We have previously shown that old mice produce more hapten-augmentable plaque-forming cells (PFC) than do young animals, suggesting a greater auto-antiidiotype antibody (auto anti-Id) component in their immune response. In the present studies this is confirmed serologically. The marked auto-anti-Id response of aged mice can be transferred to lethally irradiated young recipients with spleen but not bone marrow cells from old donors, suggesting that it is an intrinsic property of their peripheral B cell population and that the distribution of Id arising from the bone marrow of old and young mice is similar. In contrast with young mice the auto-anti-Id response of old animals is relatively T cell-independent and old donors do not show an increase in their ability to transfer an auto-anti-Id response after priming with TNP-F. These observations suggest that old mice behave as if already primed for auto-anti-Id production. Irradiated mice reconstituted with bone marrow cells from either young or old donors together with splenic T cells from old donors generate a relatively large auto-anti-Id response, whereas mice reconstituted with bone marrow from either young or old donors together with splenic T cells from young donors produce few hapten-augmentable PFC. It is suggested that differences in Id expression and auto-anti-Id production are the consequences of the interaction of Id (and anti-Id) arising from the marrow with anti-Id (and Id) present in the peripheral T cell population which serves as a repository of information about shifts in Id distribution, resulting from lifelong interactions with environmental and self-antigens.

Production of auto-anti-idiotypic antibody during the normal immune response. VI. Hapten augmentation of plaque formation and hapten-reversible inhibition of plaque formation as assays for anti-idiotype antibody.
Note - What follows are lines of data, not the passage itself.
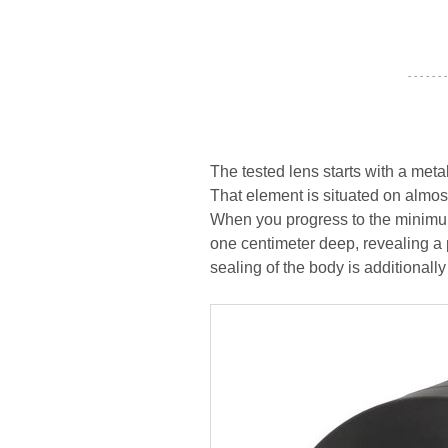
- - - - - - -
The tested lens starts with a met
That element is situated on almost
When you progress to the minimum
one centimeter deep, revealing a 
sealing of the body is additionall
(1) Evidence has been presented that the detection of hapten-augmentable plaques indicates cells whose secretion of antibody had been blocked by the binding of auto-anti-id to cell surface idiotypes. Because of the dependence of the assay on the affinities of the various species for one another, the number of hapten-augmentable plaques detected should be regarded as a minimal estimate of the number of cells whose secretion of antibody is inhibited by auto-anti-id. For confirmation that hapten-augmentable PFC are due to auto-anti-id 2 principal controls are important: (a) incubation of the spleen cell population with hapten prior to plaquing should remove the hapten-augmentable PFC; (b) the dialyzed supernate from hapten incubated cells should inhibit plaque formation in a hapten-reversible manner. (2) Evidence has been presented that hapten-reversible inhibition of plaque formation can serve as an assay for anti-id. Apparent false positive assays can result from the presence of anti-hapten antibody or antigen-antibody complexes; however, these apparent false positives are rarely reversed by hapten. Removal of anti-hapten antibody, by passage over an antigen immunoadsorbent, will eliminate this source of false positives and the procedure is recommended. False negative results can arise from mismatching of the anti-ids in the sample to be assayed and the idiotypes of the target cells used in the assay. This can result from shifts in idiotype expression related to age and time after antigen injection. False negatives can also result from the presence of idiotype-anti-id complexes in the sample to be assayed. This source of false negatives can sometimes be eliminated by passage of the sample through an antigen immunoadsorbent.